Objectives Cloud cover hampers optical remote sensing, especially in high-altitude alpine regions. In Southeastern Tibetan Plateau, cloud cover reaches 62%, which limits the use of optical image. While single-image cloud removal method is faster than temporal methods, it faces technical hurdles. The existing methods struggle under thick clouds, and generative adversarial network-based approaches often produce artifacts and poor interpretability. We propose a weighted masking cloud removal model designed for complex alpine climates, aiming for accurate surface restoration under various cloud conditions, reducing artifacts and improving robustness in mountainous terrains with snow cover.

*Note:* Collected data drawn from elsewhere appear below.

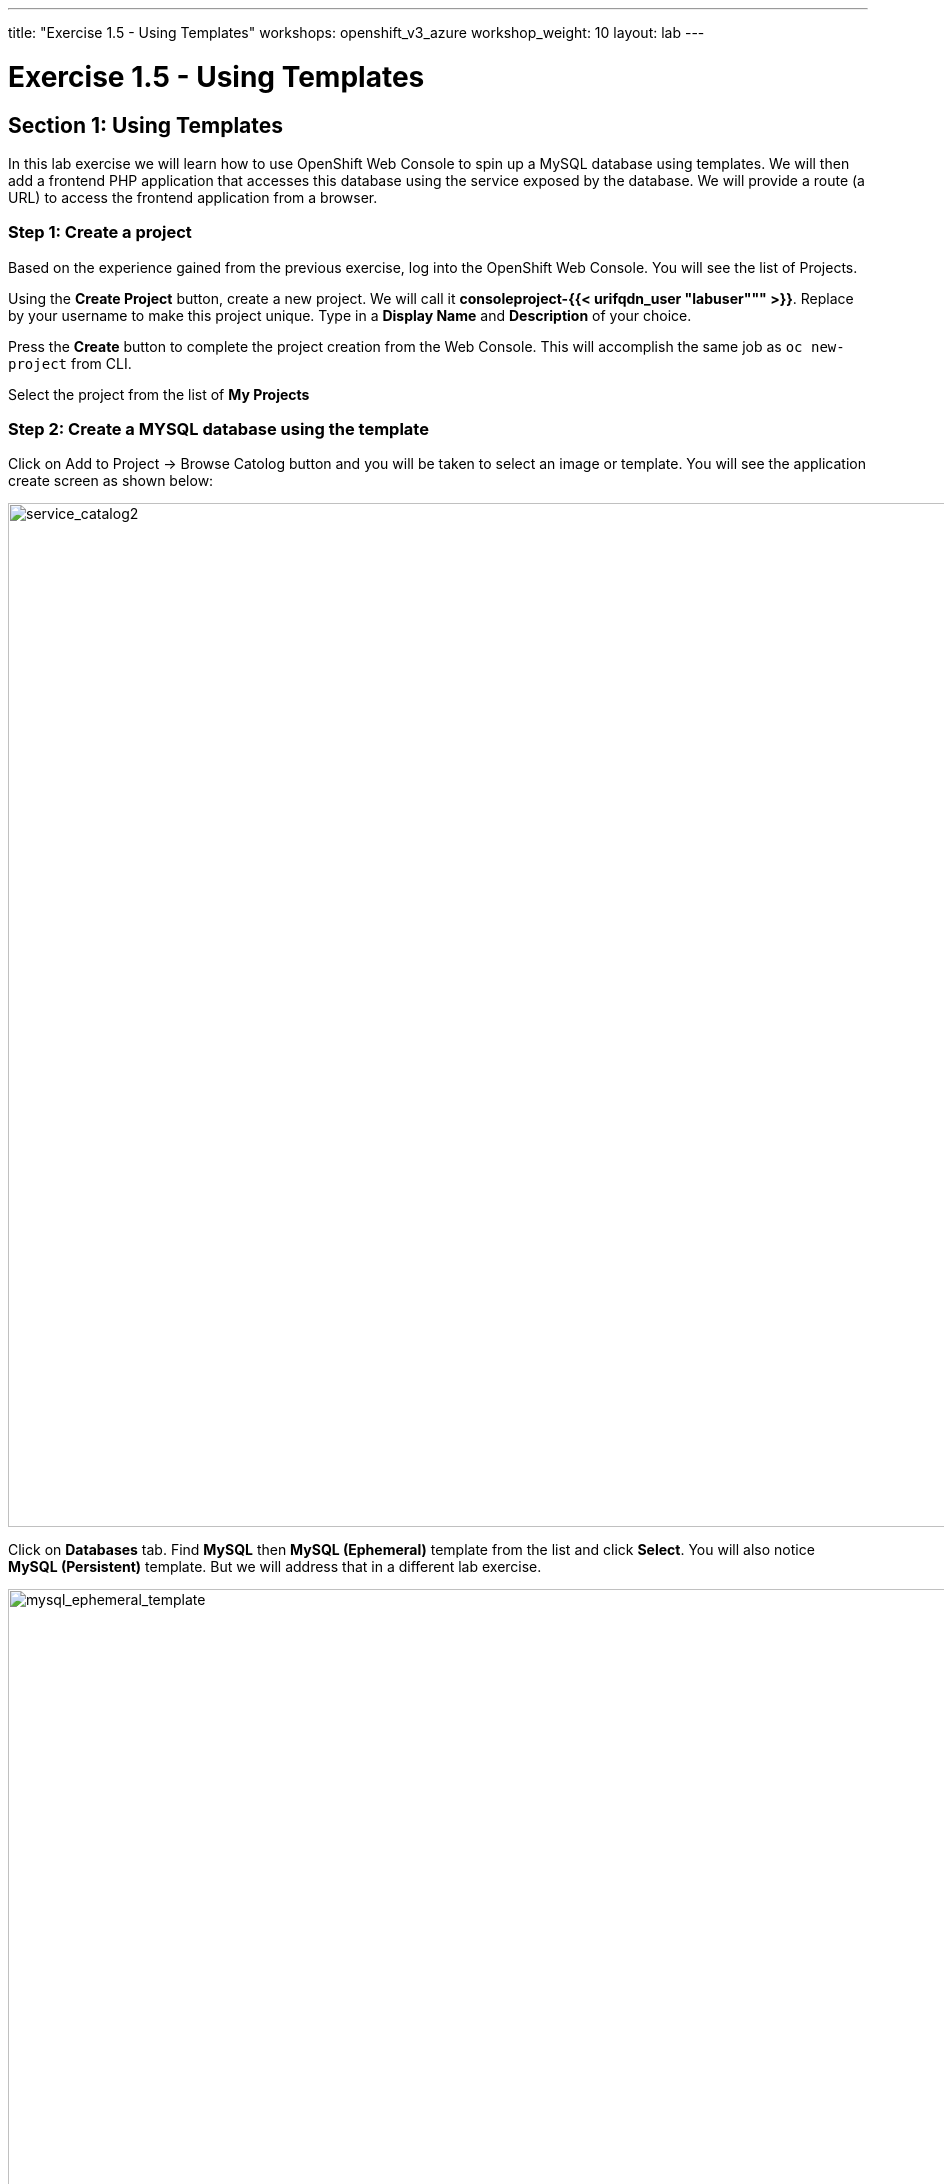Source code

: ---
title: "Exercise 1.5 - Using Templates"
workshops: openshift_v3_azure
workshop_weight: 10
layout: lab
---

:domain_name: redhatgov.io
:icons: font
:imagesdir: /workshops/openshift_v3_azure/images


= Exercise 1.5 - Using Templates

== Section 1: Using Templates

In this lab exercise we will learn how to use OpenShift Web Console to spin up a MySQL database using templates. We will then add a frontend PHP application that accesses this database using the service exposed by the database. We will provide a route (a URL) to access the frontend application from a browser.

=== Step 1: Create a project

Based on the experience gained from the previous exercise, log into the OpenShift Web Console. You will see the list of Projects.

Using the *Create Project* button, create a new project. We will call it *consoleproject-{{< urifqdn_user "labuser""" >}}*. Replace by your username to make this project unique. Type in a *Display Name* and *Description* of your choice.

Press the *Create* button to complete the project creation from the Web Console. This will accomplish the same job as `oc new-project` from CLI.

Select the project from the list of *My Projects*

=== Step 2: Create a MYSQL database using the template

Click on Add to Project → Browse Catolog button and you will be taken to select an image or template. You will see the application create screen as shown below:

image::lab5-service_catalog2.png['service_catalog2', width=1024]

Click on *Databases* tab. Find *MySQL* then *MySQL (Ephemeral)* template from the list and click *Select*. You will also notice *MySQL (Persistent)* template. But we will address that in a different lab exercise.

image::lab5-mysql_ephemeral_template.png['mysql_ephemeral_template', width=1024]

You will be taken to the mysql ephemeral creation screen. Click *Next* parameters and edit the values to use the following values:

- Database Service Name: mysql
- MySQL Connection Username: pricelist
- MySQL Connection Password: pricelist
- MySQL root user Password: pricelist
- MySQL Database Name: pricelist

image::lab5-mysql_ephemeral_creation.png['mysql_ephemeral_creation', width=1024]

Click the *Next* button.

Click the checkbox to create the secret

image::lab5-mysql_secret_binding.png['mysql_secret_binding', width=1024]

Click *Create*

Click *Continue to project overview*.

It will take you back to the project overview page and soon you will see an image of a running pod.

image::lab5-mysql_pod_on_proj_overview.png['mysql_pod_on_proj_overview', width=1024]

Please wait for the Bindings to complete. It may take few minutes.

While we are waiting we can add a lable to the mysql deployment Run the following on the command line:

[source,bash]
----
oc project consoleproject-{{< urifqdn_user "labuser""" >}}
oc label dc mysql app=pricelist
----

=== Step 3: Add a PHP frontend to talk to this database

In this step we will add a PHP frontend application that talks to recently created database. The code is available on github at

https://github.com/RedHatWorkshops/php-pricelist

Browse through the code in this repository. If you take a look at the *database configuration* file (config/database.php) you will see that it reads the values from environment varables.

To add a frontend through the web console click on *Add to Project → Browse Catalog* This will take you to the Service Catalog. Select Languages → PHP → PHP

Click *Next* parameters and edit the values to use the following values:

- Application Name: pricelist
- Git Repository: https://github.com/RedHatWorkshops/php-pricelist

Click onto the link *Advanced Options* Go to Deployment Configuration section and enter the following environment variables:

  Name               Value
  MYSQL_USER         pricelist
  MYSQL_PASSWORD     pricelist
  MYSQL_DATABASE     pricelist

In the Labels section add the following label if its not there:

`* app=pricelist`

image::lab5-php.png['php', width=1024]

image::lab5-dbtest_deployment_env.png['dbtest_deployment_env', width=1024]

Click *Create* to add this frontend application to talk to the database.

image::lab5-cakephp_confirm.png['cakephp_confirm', width=1024]

Click *Continue to product overview*.

You will be taken back to the Project Overview page and you will start seeing that a new service is now available and exposed as a route. Since you labeled both frontend web and backend db as *app=pricelist* it will show as one application

You will also notice that a build starts running very soon. Once the build completes, the application image created from the source code will be uploaded to the docker repository.

image::lab5-console_project_overview.png['console_project_overview', width=1024]

You can check the build logs using the following command:

[source,bash]
----
oc logs build/pricelist-1
----

Once the build completes, OpenShift initiates a deploy process. Once the deployment is complete, the frontend pod starts running. You will find the running pod when you navigate to *Applications→Pods* on the Web console.

Now use `curl` to run the database `bootstrap` script

[source,bash]
----
curl -k http://$(oc get route/pricelist -o jsonpath='{.spec.host}')/create_database.php
----

image::lab5-curl_output.png['curl_output', width=1024]

Go ahead and open your application. The URL will be displayed by `oc get route`

[source,bash]
----
oc get route
----

When you open your application, click on the "Create Record" button and create a record. Once you added a record, click on "Read Records". The page should look like this.

image::lab5-application_create_screen.png['application_create_screen', width=1024]

You can verify this by logging into the database using `oc rsh`

[source,bash]
----
oc get pods
----

Here you’ll notice that the database pod is called `mysql-1-rxnlp`. Login to this pod using `oc rsh`

[source,bash]
----
oc rsh mysql-1-9v7r5
----

image::lab5-oc_rsh.png['oc_rsh', width=1024]

Run 'mysql -u root pricelist' to login and run the query.

[source,bash]
----
mysql -u root pricelist
----

[source,bash]
----
SELECT * FROM products;
----

image::lab5-sql_select.png['sql_select', width=1024]

[source,bash]
----
\q
exit
----

In this lab exercise you have seen a complete web application deployed using OpenShift templates in two parts. First we deployed the MySQL database. We added data manually by getting into the pod. Then we added the frontend code that was built using the OpenShift S2I process. You configured this frontend application to access the database using a service, in this case, the ``mysql'' service. The frontend is made accessible using a route for which you gave a URL.

{{< importPartial "footer/footer_openshift_v3_azure.html" >}}
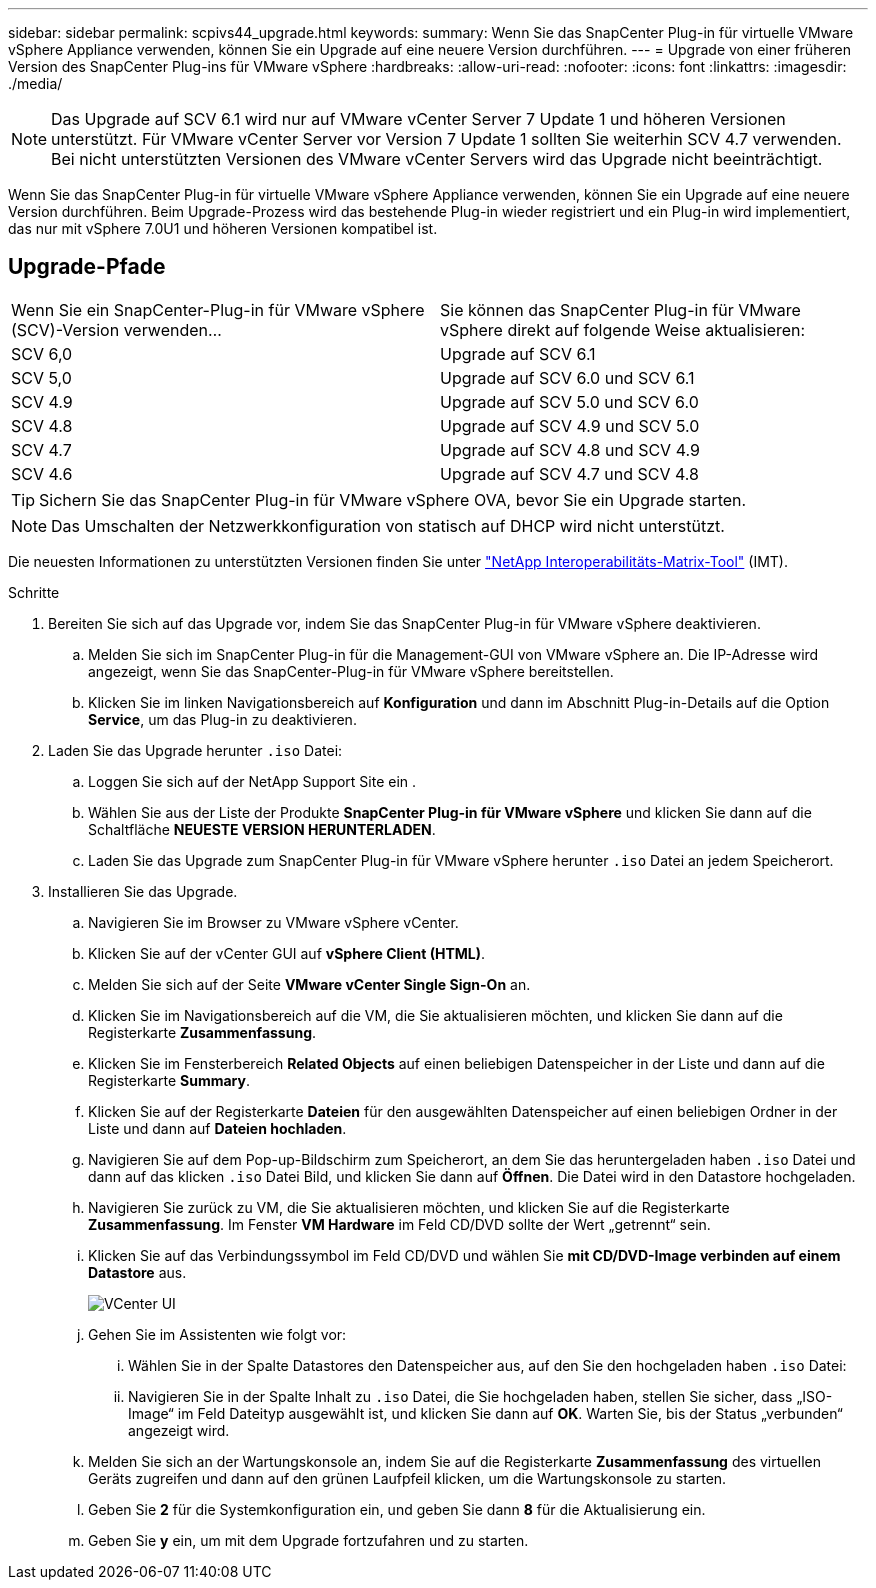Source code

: ---
sidebar: sidebar 
permalink: scpivs44_upgrade.html 
keywords:  
summary: Wenn Sie das SnapCenter Plug-in für virtuelle VMware vSphere Appliance verwenden, können Sie ein Upgrade auf eine neuere Version durchführen. 
---
= Upgrade von einer früheren Version des SnapCenter Plug-ins für VMware vSphere
:hardbreaks:
:allow-uri-read: 
:nofooter: 
:icons: font
:linkattrs: 
:imagesdir: ./media/



NOTE: Das Upgrade auf SCV 6.1 wird nur auf VMware vCenter Server 7 Update 1 und höheren Versionen unterstützt. Für VMware vCenter Server vor Version 7 Update 1 sollten Sie weiterhin SCV 4.7 verwenden. Bei nicht unterstützten Versionen des VMware vCenter Servers wird das Upgrade nicht beeinträchtigt.

Wenn Sie das SnapCenter Plug-in für virtuelle VMware vSphere Appliance verwenden, können Sie ein Upgrade auf eine neuere Version durchführen. Beim Upgrade-Prozess wird das bestehende Plug-in wieder registriert und ein Plug-in wird implementiert, das nur mit vSphere 7.0U1 und höheren Versionen kompatibel ist.



== Upgrade-Pfade

|===


| Wenn Sie ein SnapCenter-Plug-in für VMware vSphere (SCV)-Version verwenden... | Sie können das SnapCenter Plug-in für VMware vSphere direkt auf folgende Weise aktualisieren: 


| SCV 6,0 | Upgrade auf SCV 6.1 


| SCV 5,0 | Upgrade auf SCV 6.0 und SCV 6.1 


| SCV 4.9 | Upgrade auf SCV 5.0 und SCV 6.0 


| SCV 4.8 | Upgrade auf SCV 4.9 und SCV 5.0 


| SCV 4.7 | Upgrade auf SCV 4.8 und SCV 4.9 


| SCV 4.6 | Upgrade auf SCV 4.7 und SCV 4.8 
|===

TIP: Sichern Sie das SnapCenter Plug-in für VMware vSphere OVA, bevor Sie ein Upgrade starten.


NOTE: Das Umschalten der Netzwerkkonfiguration von statisch auf DHCP wird nicht unterstützt.

Die neuesten Informationen zu unterstützten Versionen finden Sie unter https://imt.netapp.com/matrix/imt.jsp?components=121034;&solution=1517&isHWU&src=IMT["NetApp Interoperabilitäts-Matrix-Tool"^] (IMT).

.Schritte
. Bereiten Sie sich auf das Upgrade vor, indem Sie das SnapCenter Plug-in für VMware vSphere deaktivieren.
+
.. Melden Sie sich im SnapCenter Plug-in für die Management-GUI von VMware vSphere an. Die IP-Adresse wird angezeigt, wenn Sie das SnapCenter-Plug-in für VMware vSphere bereitstellen.
.. Klicken Sie im linken Navigationsbereich auf *Konfiguration* und dann im Abschnitt Plug-in-Details auf die Option *Service*, um das Plug-in zu deaktivieren.


. Laden Sie das Upgrade herunter `.iso` Datei:
+
.. Loggen Sie sich auf der NetApp Support Site ein .
.. Wählen Sie aus der Liste der Produkte *SnapCenter Plug-in für VMware vSphere* und klicken Sie dann auf die Schaltfläche *NEUESTE VERSION HERUNTERLADEN*.
.. Laden Sie das Upgrade zum SnapCenter Plug-in für VMware vSphere herunter `.iso` Datei an jedem Speicherort.


. Installieren Sie das Upgrade.
+
.. Navigieren Sie im Browser zu VMware vSphere vCenter.
.. Klicken Sie auf der vCenter GUI auf *vSphere Client (HTML)*.
.. Melden Sie sich auf der Seite *VMware vCenter Single Sign-On* an.
.. Klicken Sie im Navigationsbereich auf die VM, die Sie aktualisieren möchten, und klicken Sie dann auf die Registerkarte *Zusammenfassung*.
.. Klicken Sie im Fensterbereich *Related Objects* auf einen beliebigen Datenspeicher in der Liste und dann auf die Registerkarte *Summary*.
.. Klicken Sie auf der Registerkarte *Dateien* für den ausgewählten Datenspeicher auf einen beliebigen Ordner in der Liste und dann auf *Dateien hochladen*.
.. Navigieren Sie auf dem Pop-up-Bildschirm zum Speicherort, an dem Sie das heruntergeladen haben `.iso` Datei und dann auf das klicken `.iso` Datei Bild, und klicken Sie dann auf *Öffnen*. Die Datei wird in den Datastore hochgeladen.
.. Navigieren Sie zurück zu VM, die Sie aktualisieren möchten, und klicken Sie auf die Registerkarte *Zusammenfassung*. Im Fenster *VM Hardware* im Feld CD/DVD sollte der Wert „getrennt“ sein.
.. Klicken Sie auf das Verbindungssymbol im Feld CD/DVD und wählen Sie *mit CD/DVD-Image verbinden auf einem Datastore* aus.
+
image:scpivs44_image42.png["VCenter UI"]

.. Gehen Sie im Assistenten wie folgt vor:
+
... Wählen Sie in der Spalte Datastores den Datenspeicher aus, auf den Sie den hochgeladen haben `.iso` Datei:
... Navigieren Sie in der Spalte Inhalt zu `.iso` Datei, die Sie hochgeladen haben, stellen Sie sicher, dass „ISO-Image“ im Feld Dateityp ausgewählt ist, und klicken Sie dann auf *OK*. Warten Sie, bis der Status „verbunden“ angezeigt wird.


.. Melden Sie sich an der Wartungskonsole an, indem Sie auf die Registerkarte *Zusammenfassung* des virtuellen Geräts zugreifen und dann auf den grünen Laufpfeil klicken, um die Wartungskonsole zu starten.
.. Geben Sie *2* für die Systemkonfiguration ein, und geben Sie dann *8* für die Aktualisierung ein.
.. Geben Sie *y* ein, um mit dem Upgrade fortzufahren und zu starten.




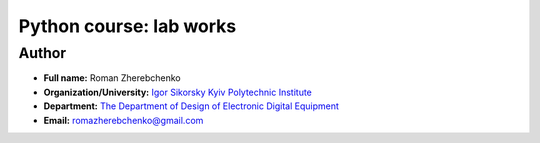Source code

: =============================================
Python course: lab works
=============================================

Author
------

* **Full name:** Roman Zherebchenko
* **Organization/University:** `Igor Sikorsky Kyiv Polytechnic Institute <https://kpi.ua/en>`__  
* **Department:** `The Department of Design of Electronic Digital Equipment <http://keoa.kpi.ua/go/cPath/0_20737/lang/en/index.htm?language=en>`__
* **Email:** `romazherebchenko@gmail.com <mailto:romazherebchenko@gmail.com>`__
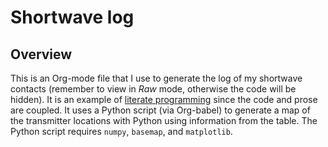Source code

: * Shortwave log
** Overview
This is an Org-mode file that I use to generate the log of my
shortwave contacts (remember to view in /Raw/ mode, otherwise the code
will be hidden).  It is an example of [[https://justin.abrah.ms/emacs/literate_programming.html][literate programming]] since
the code and prose are coupled. It uses a Python script (via
Org-babel) to generate a map of the transmitter locations with Python
using information from the table. The Python script requires =numpy=,
=basemap=, and =matplotlib=.
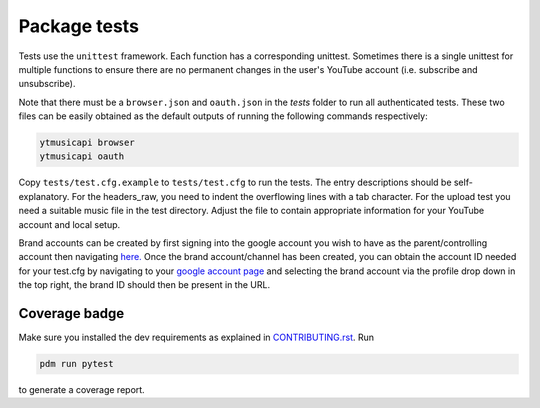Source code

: Package tests
============================================
Tests use the ``unittest`` framework. Each function has a corresponding unittest.
Sometimes there is a single unittest for multiple functions to ensure there are no permanent changes in the user's
YouTube account (i.e. subscribe and unsubscribe).

Note that there must be a ``browser.json`` and ``oauth.json`` in the `tests` folder to run all authenticated tests.
These two files can be easily obtained as the default outputs of running the following commands respectively:

.. code-block:: bash

    ytmusicapi browser
    ytmusicapi oauth



Copy ``tests/test.cfg.example`` to ``tests/test.cfg`` to run the tests. The entry descriptions should be self-explanatory.
For the headers_raw, you need to indent the overflowing lines with a tab character. For the upload test you need a suitable music file in the test directory.
Adjust the file to contain appropriate information for your YouTube account and local setup.

Brand accounts can be created by first signing into the google account you wish to have as the parent/controlling
account then navigating `here. <https://www.youtube.com/create_channel?action_create_new_channel_redirect=true>`_
Once the brand account/channel has been created, you can obtain the account ID needed for your test.cfg by
navigating to your `google account page <https://myaccount.google.com>`_ and selecting the brand account via the
profile drop down in the top right, the brand ID should then be present in the URL.

Coverage badge
--------------
Make sure you installed the dev requirements as explained in `CONTRIBUTING.rst <https://github.com/sigma67/ytmusicapi/blob/master/CONTRIBUTING.rst>`_. Run

.. code-block:: bash

    pdm run pytest


to generate a coverage report.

Methods The proposed model combines cloud opacity estimation with an advanced image generation framework. It begins by formalizing assumptions about cloud opacity and brightness to address stratified cloud phenomena in remote sensing images. And its core is an improved Transformer-based generator, which introduces a redesigned multi-head mask attention (MMA) mechanism. This mechanism uses a dynamically generated weighted mask created from estimated cloud opacity and brightness compensation maps to modulate neuron activation. The mask strategically suppresses features from heavily cloud-obscured pixels during aggregation, focusing the model's attention first on clearer regions and cloud edges. Additionally, a progressive sliding window mask update strategy is adopted, which gradually shrinks the inhibitory mask as the network deepens. This allows the model to iteratively propagate reliable information from outer regions into thick cloud cores, enabling full restoration. The model architecture adopts a dual-generator design, in which the first generator is responsible for estimating cloud opacity and brightness compensation values to generate guiding masks and the second generator integrated with MMA blocks is dedicated to synthesizing the final cloud-free image. Training is guided by a composite loss function that integrates non-saturating adversarial loss, structural similarity (SSIM) loss, and perceptual loss, ensuring visual fidelity, structural accuracy, and feature consistency. For evaluation, a dedicated alpine dataset is built using Sentinel-2 Level-2A imagery in Southeastern Tibetan Plateau. Cloud masks from S2cloudless are used to create precise cloudy-clear pairs, and a simulation protocol generates physically realistic training samples with corresponding opacity and compensation ground truth.

Results The proposed model is rigorously evaluated against three state-of-the-art methods. On quantitative metrics, it outperforms all counterparts, achieving a mean absolute error of 0.025 6, root mean square error of 0.035 6, peak signal-to-noise ratio of 30.185 1, and SSIM index of 0.899 6. Visually, it excels in texture preservation and artifact reduction, especially under moderate (20%-30%) and heavy (>30%) cloud cover, where others show significant distortion. The proposed model also demonstrates robustness in snow-covered alpine scenes.

Conclusions This work presents an effective cloud removal model for alpine regions by unifying thin-cloud correction and thick-cloud inpainting within a Transformer framework. The weighted mask and progressive update strategy provide a targeted explainable restoration process. This approach significantly enhances optical image usability in cloudy mountain areas and offers valuable support for related scientific research.